After the Battle of Worcester Loudoun retired into the highlands, and in 1653 joined William,Earl of Glencairn and other Cavaliers who had risen in the King's favour. Divisions arising among the leaders, Loudoun left them and retired further north. He at length surrendered to General George Monck, whose brilliant success had demonstrated the uselessness of further resistance on the part of the Royalists. Loudoun and his eldest son, Lord Mauchline, were both excepted out of Cromwell's act of indemnity, by which £400 was settled on the Countess Loudoun and her heirs out of her husband's estates.
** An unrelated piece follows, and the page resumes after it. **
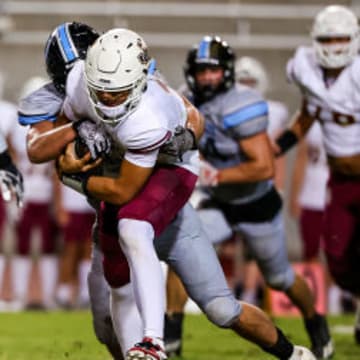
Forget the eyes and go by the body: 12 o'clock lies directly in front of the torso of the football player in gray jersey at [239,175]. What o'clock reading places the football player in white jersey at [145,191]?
The football player in white jersey is roughly at 11 o'clock from the football player in gray jersey.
Upon the Restoration, notwithstanding all that Loudoun had suffered for the royal cause, he was deprived of the chancellorship, which had been granted to him "ad vitam aut culpam"; his pension, however, was still continued to him.
In the first session of parliament in 1661 he spoke strongly in defence of his friend, the Archibald Campbell, Marquess of Argyll, who was then under an impeachment for high treason. Argyll was executed, and Loudoun became apprehensive lest he too might share the same fate. In the following year, by an act "containing some exceptions from the Act of Indemnite", he was fined £12,000. He died at Edinburgh on 15 March 1663, and was buried in the Loudoun Kirk, in what is now East Ayrshire.
Several of his speeches were printed in the form of pamphlets, and will be found among the political tracts in the British Museum.

Family

With his wife, Margaret, who survived him, Loudoun had two sons and two daughters. His eldest son, James, succeeded to the title, and died at Leyden. On the death of James, the fifth earl, the title descended to his only daughter, Flora, who married Francis, 2nd Earl of Moira, afterwards 1st Marquis of Hastings. Upon the death of Henry, 4th Marquis of Hastings, in 1868, his eldest sister Edith became the Countess of Loudoun, and the title passed to her son Charles, 11th Earl of Loudoun.